### YOUR TASK
Copy the stretch of the Vietnam credit package article from "This is interesting" through "of credit risk.", replacing "State Bank" with "central bank".

QUOTED PASSAGE: Begin

A total of 21 commercial banks have registered to participate in a VND 500 trillion (US$20 billion) credit package to support businesses in infrastructure and digital technology, Deputy Governor Dao Minh Tu has told a press conference. The package will offer interest rates at least 1 percent lower than current commercial lending rates for a minimum of two years.
Also of note:
- Participating banks include: 4 state-owned commercial banks (Vietcombank, VietinBank, BIDV, Agribank): VND 60 trillion each; 12 large private banks: VND 20 trillion each; and 5 smaller private banks: VND 4 trillion each.
- To be fully funded by commercial banks—no state budget or foreign loans involved.
- Intended to help meet Vietnam’s double-digit GDP growth target, by accelerating investment in key economic enablers.
This is interesting for a couple of reasons. For one, its not clear what is in it for the banks getting involved. That’s not to say there is nothing, but rather the benefits are likely not financial, or that that there may be risks in not participating, for example, back stop support from the State Bank in terms of credit risk.
Also, Vietnam announced a VND 350 trillion (US$15 billion) economic recovery package in early 2022 in response to pandemic impacts and the slowdown, particularly in the real estate and construction sectors. However, it was largely unused. By late 2023, only around 40 percent of the package had been disbursed, with interest rate subsidies barely touched. That is to say, this announcement should be viewed with cautious optimism.

QUOTED PASSAGE: End
EXCERPTED RECORDS: Begin

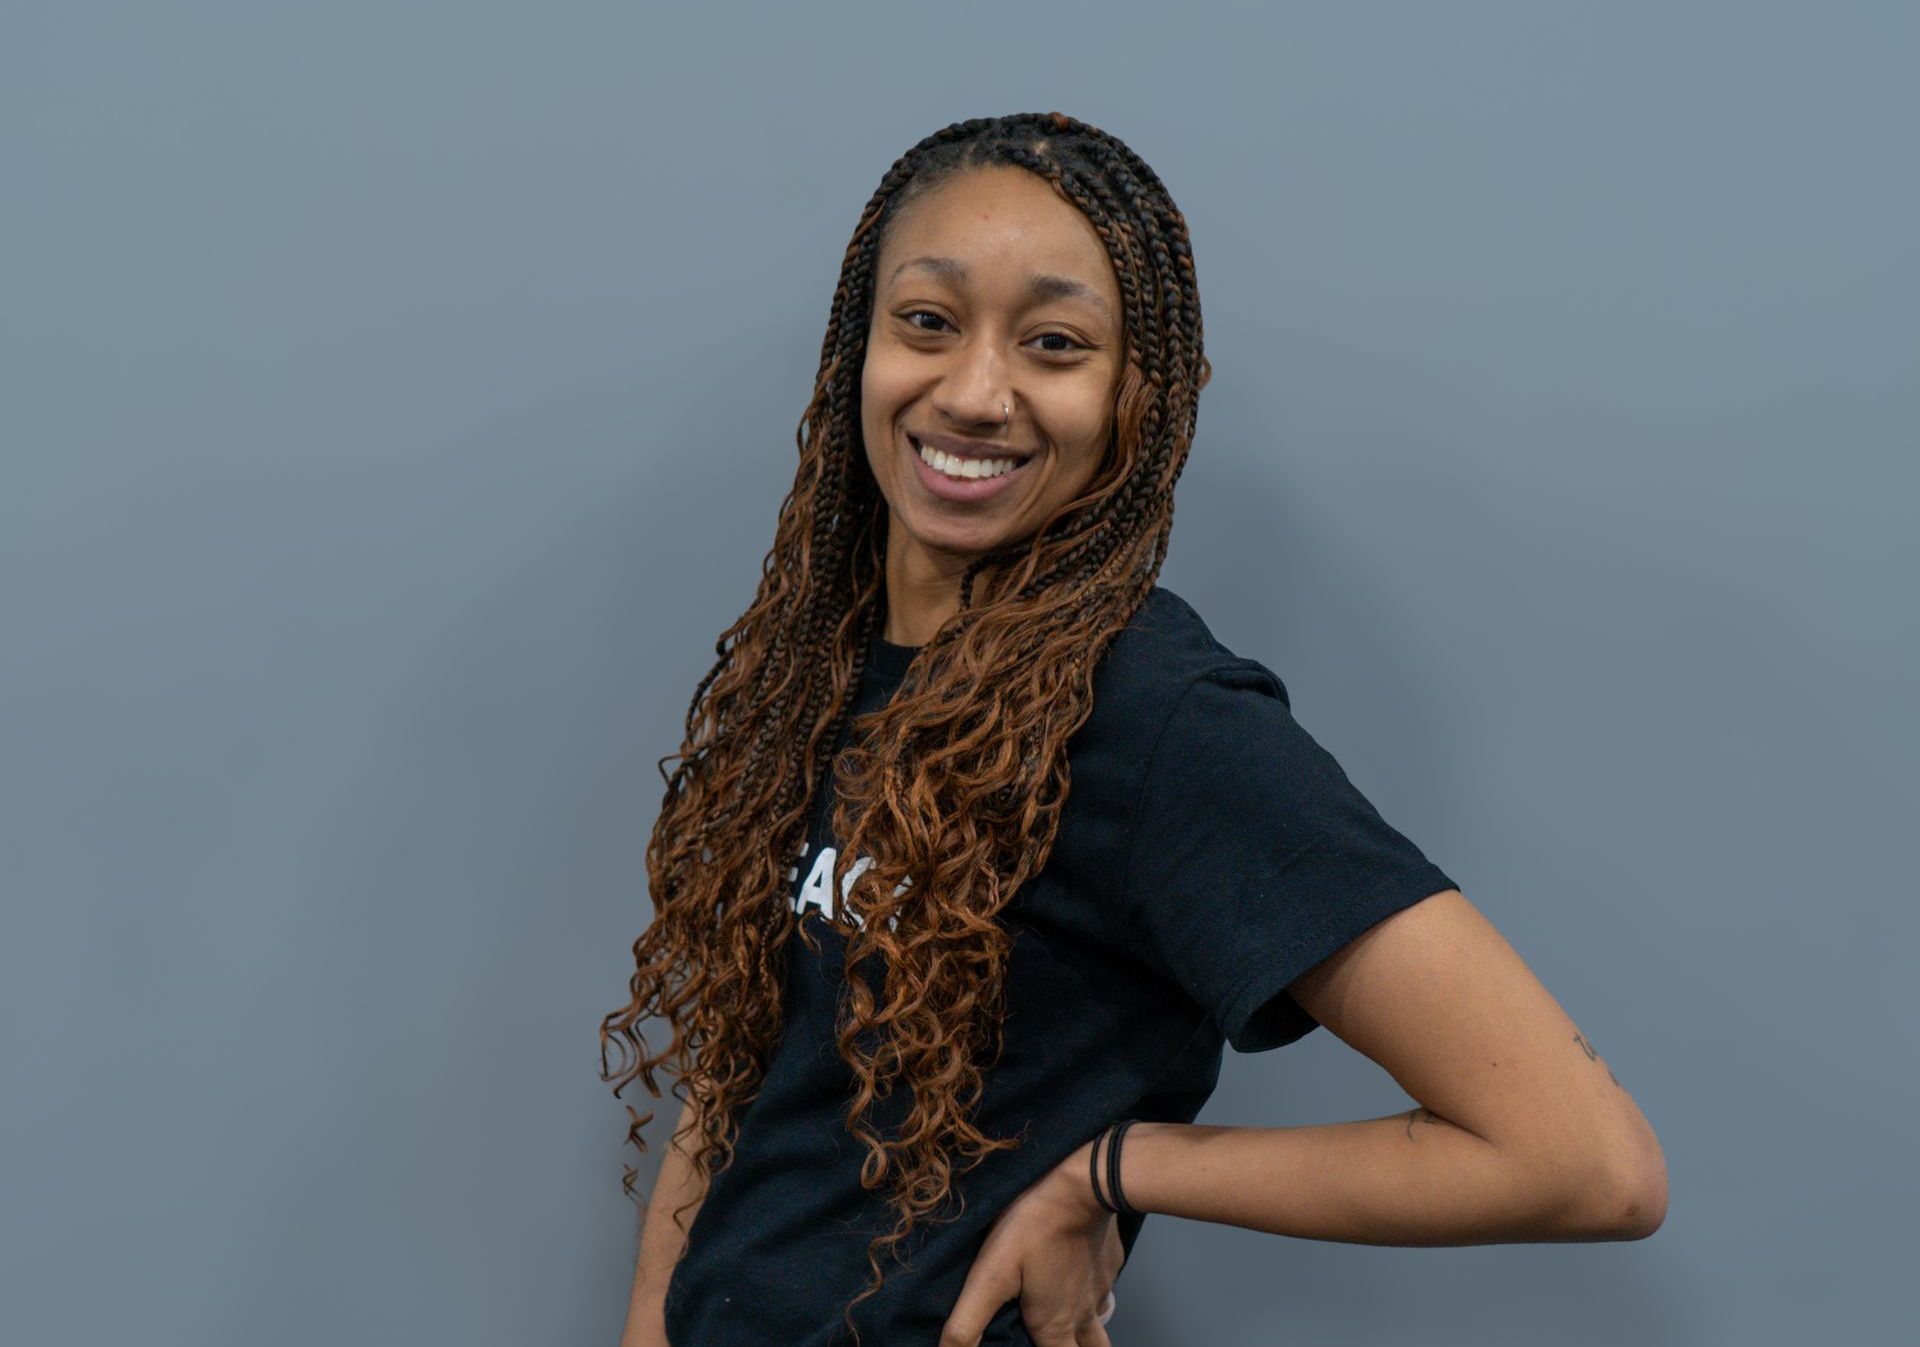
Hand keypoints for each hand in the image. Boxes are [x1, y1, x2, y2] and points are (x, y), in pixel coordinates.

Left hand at [939, 1136, 1124, 1345]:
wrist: (1085, 1181)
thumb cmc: (1033, 1225)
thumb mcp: (990, 1275)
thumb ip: (968, 1322)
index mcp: (1054, 1326)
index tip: (1031, 1346)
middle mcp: (1083, 1315)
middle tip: (1059, 1342)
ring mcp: (1102, 1287)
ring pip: (1098, 1323)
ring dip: (1085, 1330)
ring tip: (1065, 1319)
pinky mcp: (1110, 1261)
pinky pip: (1102, 1287)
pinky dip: (1089, 1291)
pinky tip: (1074, 1273)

EXCERPTED RECORDS: End

### ANSWER TO THE EXERCISE
This is interesting for a couple of reasons. For one, its not clear what is in it for the banks getting involved. That’s not to say there is nothing, but rather the benefits are likely not financial, or that that there may be risks in not participating, for example, back stop support from the central bank in terms of credit risk.